Photo: New Zealand’s Laurel Hubbard competes in the Tokyo Olympic Games. She was the first transgender woman athlete to compete in the Olympics. Image Source: Getty / Stanislav Krasilnikov
After two years of deliberation with over 250 athletes and stakeholders such as Athlete Ally, the International Olympic Committee (IOC) released a new framework for transgender and intersex athlete involvement in sports. It’s from these recommendations, entitled “IOC Framework on Fairness, Inclusion and Non-Discrimination on the Basis of Gender Identity & Sex Variations,” released during Transgender Awareness Week, that governing bodies of men’s and women’s sports will develop their own criteria. It’s not legally binding – it’s up to these independent federations to implement policies – but it replaces previous statements from the IOC, including the 2015 guidelines indicating testosterone thresholds for transgender women.
The IOC’s framework focuses on 10 principles: inclusion, prevention of harm, nondiscrimination, fairness, no presumption of advantage, evidence-based approach, primacy of health and bodily autonomy, stakeholder-centered approach, right to privacy, and periodic reviews. “In issuing this Framework, the IOC [recognises] that it must be within the remit of each sport and its governing body to determine how an athlete may be at a disproportionate advantage compared with their peers, taking into consideration the nature of each sport,” the framework and an accompanying news release state. See the full framework here.
Chris Mosier, a transgender advocate and the first known transgender man to represent the United States in international competition, wrote on Twitter, “The new IOC framework gives guidance to sports bodies on how to draft & implement eligibility criteria which upholds the rights of all athletes – regardless of gender identity, expression and/or sex variations – to participate in sport free from discrimination.”

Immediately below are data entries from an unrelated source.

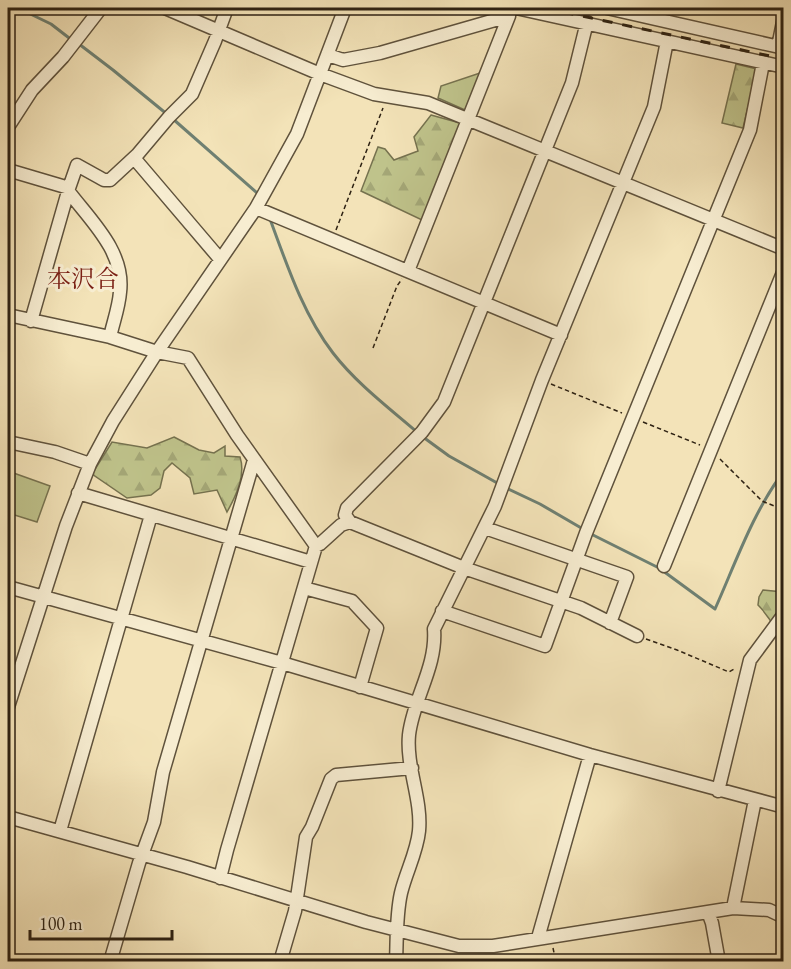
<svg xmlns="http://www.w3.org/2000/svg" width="791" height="969" viewBox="0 0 791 969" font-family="'EB Garamond','Noto Serif JP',serif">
<defs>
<pattern id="forest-firs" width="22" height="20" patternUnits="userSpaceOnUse" patternTransform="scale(1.5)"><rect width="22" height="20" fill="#bfc38b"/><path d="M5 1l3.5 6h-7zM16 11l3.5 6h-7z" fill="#a4a777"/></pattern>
</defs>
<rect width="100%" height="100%" fill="#f3e3b8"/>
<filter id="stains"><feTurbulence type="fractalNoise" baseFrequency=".00333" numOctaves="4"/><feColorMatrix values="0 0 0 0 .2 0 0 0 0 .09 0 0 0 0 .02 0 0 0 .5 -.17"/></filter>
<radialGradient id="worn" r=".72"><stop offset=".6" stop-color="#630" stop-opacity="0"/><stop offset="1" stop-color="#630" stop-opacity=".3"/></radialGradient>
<path fill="#bfc38b" stroke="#76724f" stroke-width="1.5" d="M480,73L465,110L438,98L441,86Z
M8,471L50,486L37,522L8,513Z"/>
<path fill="url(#forest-firs)" stroke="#76724f" stroke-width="1.5" d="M736,64L757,69L743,128L722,123Z
M431,115L460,123L422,220L361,191L378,147L385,149L394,160L418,151L414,137Z
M174,437L199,450L214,453L225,446V456L240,457C246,475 236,496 227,512L217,490L194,494L190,478L172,463L164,471L160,488L151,495L127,498L92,474L112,442L147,448Z
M763,590L783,592V653C779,634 772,619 758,605L759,597Z"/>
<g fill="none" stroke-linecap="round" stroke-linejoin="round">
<path stroke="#6f8072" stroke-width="3" d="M18,8L51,24L73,41
M79,44L113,70L168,115
M173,119L257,193
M270,219C287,265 303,314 333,353C356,383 389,408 418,433
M423,437L449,456L499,484
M504,487L540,504L583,529
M589,533L659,568L715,609C736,562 753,512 784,471"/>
<g stroke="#5f523c" stroke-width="15">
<path id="minor" d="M165,8L320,74L374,94L428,103L784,249
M516,8L784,67
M607,8L784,48
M778,47L784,17
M328,55L343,60L380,53L509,16L408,271
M8,127L32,90L63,57L101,8
M134,158L220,259
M8,170L69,188
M69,192C91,221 125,252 120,292C119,307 113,323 110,337
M256,208L561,335
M8,315L110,337L157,352L188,358L237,435L316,546
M31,321L69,188L77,165L104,180H110L137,155L169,117L192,94L215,41L227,8
M8,442L55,452L90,464
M78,493L311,562
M350,522L345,515L347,508L422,432L444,402L572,83L587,22
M485,528L627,577L610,623
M664,566L784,270
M8,587L282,663L590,755L784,807
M304,588L352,601L377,628L360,687
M442,611L545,646L586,533L750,130L763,63
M8,707L66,526L90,464L113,421L157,352L256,208L297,134L345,8
M718,791L750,660L784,614
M8,817L187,867L366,922L459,946H493L733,908L769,910L784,917
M60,831L151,515
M220,878L227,850L316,546L320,544L341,525L350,522L464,568L581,608L637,636
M733,908L755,800
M708,912L712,923L719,962
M538,938L590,755
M110,962L139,863L154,822L163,772L254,460
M280,962L295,911L306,837L312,827L331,779L336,775L412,768
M396,962C397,939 396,915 401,893C406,872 417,852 419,831C422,799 406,767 409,735C413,699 437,667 434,629L495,506L542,380L654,107L667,41"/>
</g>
<path stroke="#2e2213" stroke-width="1.5" stroke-dasharray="4.5 3" stroke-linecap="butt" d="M336,230L383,108
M373,348L397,286L402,279
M551,384L622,413
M643,422L700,445
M720,459L762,501L784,510
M646,639L677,650L729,672L736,668
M553,948L556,962"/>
<use href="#minor" stroke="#f7edd1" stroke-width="12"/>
<path stroke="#2e2213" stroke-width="3" stroke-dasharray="10 10" stroke-linecap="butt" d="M544,8L784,59"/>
</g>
<g text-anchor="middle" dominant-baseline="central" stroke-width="6" stroke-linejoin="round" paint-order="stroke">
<g font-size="24" fill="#7a1f14" stroke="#f7edd1">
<text x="83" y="278">本沢合</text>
</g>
</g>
<rect width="791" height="969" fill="none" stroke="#f3e3b8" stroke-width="30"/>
<rect x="9" y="9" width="773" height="951" fill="none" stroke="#2e2213" stroke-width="3"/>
<rect x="15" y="15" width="761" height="939" fill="none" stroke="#2e2213" stroke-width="1.5"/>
<path d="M30 930v9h142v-9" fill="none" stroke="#2e2213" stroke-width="3"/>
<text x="39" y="930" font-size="18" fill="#2e2213" stroke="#f7edd1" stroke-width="4.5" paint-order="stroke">100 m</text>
<rect width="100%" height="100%" filter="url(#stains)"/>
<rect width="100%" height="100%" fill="url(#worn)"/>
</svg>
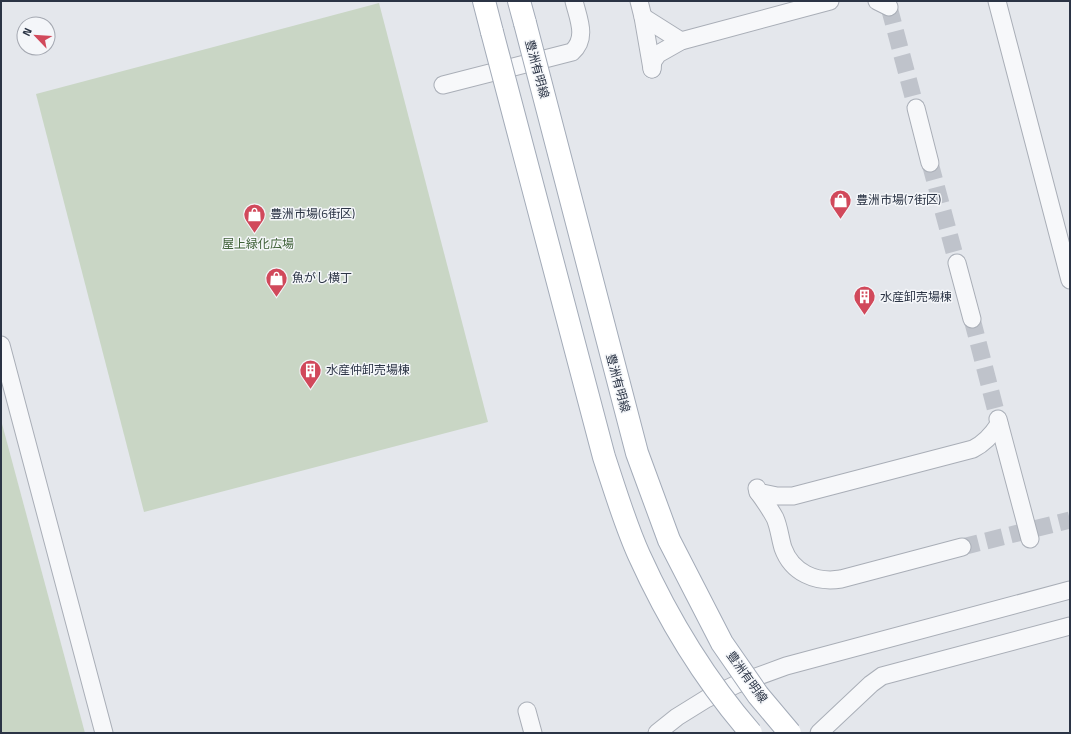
<svg xmlns="http://www.w3.org/2000/svg" width="1071" height="734" viewBox="0 0 1071 734" font-family="'Titillium Web','Noto Sans JP',sans-serif">
  <style>
    .green { fill: #c9d6c5 }
    .lines { fill: none; stroke-linecap: round; stroke-linejoin: round }
    .minor-tunnel { stroke: #bfc3cb; stroke-width: 17; stroke-dasharray: 17 8; stroke-linecap: butt }
    .minor-casing { stroke: #a9aeb7; stroke-width: 19 }
    .major-casing { stroke: #a3abb8; stroke-width: 24 }
    .minor { stroke: #f7f8fa; stroke-width: 17 }
    .major { stroke: #fff; stroke-width: 22 }
    .major-bridge-casing { stroke: #a3abb8; stroke-width: 24; stroke-linecap: butt }
    .major-bridge { stroke: #fff; stroke-width: 22 }
    .labels { text-anchor: middle; stroke-width: 3; stroke-linejoin: round; paint-order: stroke }
    .street-label { font-size: 12px; fill: #2b3445; stroke: #f4f6f9 }
    .poi-label { font-size: 12px; fill: #2b3445; stroke: #f4f6f9; text-anchor: start }
    .park-label { font-size: 12px; fill: #3f6138; stroke: #f4f6f9 }
  </style>
  <rect width="100%" height="100%" fill="#e4e7ec"/>
  <g class="green">
    <polygon points="379,3 488,422 144,512 36,94"/>
    <polygon points="1,420 85,733 1,733"/>
  </g>
  <g class="lines">
    <g class="minor-tunnel">
      <polyline points="889,7 916,108"/>
      <polyline points="930,163 957,263"/>
      <polyline points="972,319 998,419"/>
      <polyline points="962,547 1070,520"/>
    </g>
    <defs>
      <g id="minor">
        <polyline points="639,1 643,17 652,69"/>
        <polyline points="877,1 889,7"/>
        <polyline points="997,1 1070,280"/>
        <polyline points="643,17 681,41"/>
        <polyline points="652,69 653,61 658,54 681,41 830,1"/>
        <path d="M443,85L572,52C588,38 578,18 574,1"/>
        <polyline points="916,108 930,163"/>
        <polyline points="957,263 972,319"/>
        <polyline points="1,345 104,733"/>
        <polyline points="998,419 1030,539"/>
        <path d="M757,488L758,492C764,500 770,509 775,518C779,527 780,538 783,548C792,573 816,583 841,579L962,547"/>
        <path d="M758,492L777,496H793L973,449C985,443 992,435 999,424"/>
        <polyline points="527,711 533,733"/>
        <polyline points="657,733 677,717 706,699 737,684 786,666 1070,590"/>
        <polyline points="819,733 871,684 882,676 1070,626"/>
      </g>
      <g id="major">
        <polyline points="484,1 492,32"/>
        <polyline points="519,1 525,23"/>
      </g>
    </defs>
    <use href="#minor" class="minor-casing"/>
    <use href="#major" class="major-casing"/>
    <use href="#minor" class="minor"/>
    <use href="#major" class="major"/>
    <defs>
      <g id="major-bridge">
        <polyline points="525,23 637,453 669,540 722,643 758,695 790,733"/>
        <path d="M492,32L604,457C615,490 625,524 639,555C668,619 705,680 751,733"/>
      </g>
    </defs>
    <use href="#major-bridge" class="major-bridge-casing"/>
    <use href="#major-bridge" class="major-bridge"/>
  </g>
  <defs>
    <symbol id="shop-pin" viewBox="-11 -11 22 30"><path d="M0 17L-7.5 6A9.5 9.5 0 1 1 7.5 6Z" fill="#d1495b" stroke="#f4f6f9"/><path d="M-5-2.5h2.3a2.7 3.5 0 0 1 5.4 0H5L5.5 6h-11ZM-1.5-2.5h3a1.5 2.3 0 0 0-3 0Z" fill="#fff"/></symbol>
    <symbol id="building-pin" viewBox="-11 -11 22 30"><path d="M0 17L-7.5 6A9.5 9.5 0 1 1 7.5 6Z" fill="#d1495b" stroke="#f4f6f9"/><path d="M-4-6H4V6H1V3H-1V6H-4ZM-2.5-4.3h1.7v1.8h-1.7ZM.8-4.3h1.7v1.8H.8ZM-2.5-1h1.7V.8h-1.7ZM.8-1h1.7V.8H.8Z" fill="#fff"/></symbol>
  </defs>
  <g fill-rule="evenodd">
    <use href="#shop-pin" x="828" y="188" width="25" height="34"/>
    <use href="#shop-pin" x="242" y="202" width="25" height="34"/>
    <use href="#shop-pin" x="264" y="266" width="25" height="34"/>
    <use href="#building-pin" x="852" y="284" width="25" height="34"/>
    <use href="#building-pin" x="298" y="358" width="25" height="34"/>
  </g>
  <g class="labels">
    <g class="street-label">
      <text transform="translate(537 69) rotate(75)" y="4">豊洲有明線</text>
      <text transform="translate(618 383) rotate(75)" y="4">豊洲有明線</text>
      <text transform="translate(747 677) rotate(54)" y="4">豊洲有明線</text>
    </g>
    <g class="poi-label">
      <text x="856" y="204">豊洲市場(7街区)</text>
      <text x="270" y="218">豊洲市場(6街区)</text>
      <text x="292" y="282">魚がし横丁</text>
      <text x="880" y="301">水産卸売場棟</text>
      <text x="326" y="374">水産仲卸売場棟</text>
    </g>
    <g class="park-label">
      <text x="258" y="248">屋上緑化広場</text>
    </g>
  </g>
  <rect width="1071" height="734" fill="none" stroke="#2b3445" stroke-width="4"/>
  <g transform="translate(36 36) rotate(295)"><circle r="19" fill="#f4f6f9" stroke="#a4a8b1"/>
  <path d="M0-3L7 15L0 10L-7 15Z" fill="#d1495b"/>
  <text y="-6" font-size="11" font-weight="bold" text-anchor="middle" fill="#2b3445">N</text>
  </g>
</svg>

Mosier noted that he challenged the IOC’s consensus approved in 2004, which required transgender athletes get surgery in order to compete in the sports category of their gender identity, after making Team USA in 2015. “The main premise of my case was my position that medical intervention should not be necessary to compete in sport. While the surgery requirement was removed, other medical steps remained in the policy,” he said. “This framework replaces the 2015 guidelines I fought to get in place & takes the next step in centering human rights as the foundation of sport. I am proud to be a part of this legacy of creating elite sport environments that focus on respecting the dignity of ALL athletes.”
Quinn, the first openly transgender and nonbinary athlete to claim gold – and any medal – at the Olympics, said in a statement to Athlete Ally, for which they are an ambassador, “Far too often, sport policy does not reflect the lived experience of marginalised athletes, and that’s especially true when it comes to transgender athletes and athletes with sex variations. This new IOC framework is groundbreaking in the way that it reflects what we know to be true – that athletes like me and my peers participate in sports without any inherent advantage, and that our humanity deserves to be respected.”
“[A]thletes like me and my peers participate in sports without any inherent advantage, and that our humanity deserves to be respected.”
This summer, New Zealand weightlifter Laurel Hubbard and Team USA BMX alternate Chelsea Wolfe were the first known transgender women athletes at the Olympics (Wolfe ultimately did not compete at the Games). Wolfe told Axios that the IOC’s framework is “a reassuring sign that sports will continue to move toward equal opportunity and human rights.” She cautioned that because these guidelines aren’t required for sports’ governing bodies, they fail to guarantee discrimination against intersex and trans athletes will not be tolerated. She continued, “Decentralization unfortunately leaves the final decisions up to smaller governing bodies with fewer resources to ensure the fair implementation of rules, and can allow for a patchwork of differing regulations for intersex and trans athletes and our advocates to navigate and contend with.”
It’s worth noting that, as Axios points out, many intersex athletes continue to be excluded from competition in the face of strict rules from their sports’ governing bodies, and this includes South African track and field Olympic athlete Caster Semenya, who can now only compete in races from 400 meters to a mile if she medically lowers her testosterone levels. Semenya was born with elevated levels of testosterone (she is hyperandrogenous), and she took the World Athletics to court over its policy requiring athletes with differences of sex development (DSD) to keep their testosterone levels to a limit of 5 nmol/L. ESPN notes that the IOC’s new framework does not change the existing policy from World Athletics nor does it change Semenya’s eligibility status.
The IOC plans to have what it calls a “roll-out phase” with webinars after the 2022 Beijing Olympics this winter. Separately, POPSUGAR has reached out to the International Paralympic Committee (IPC) for insight into its own framework on transgender and intersex athletes.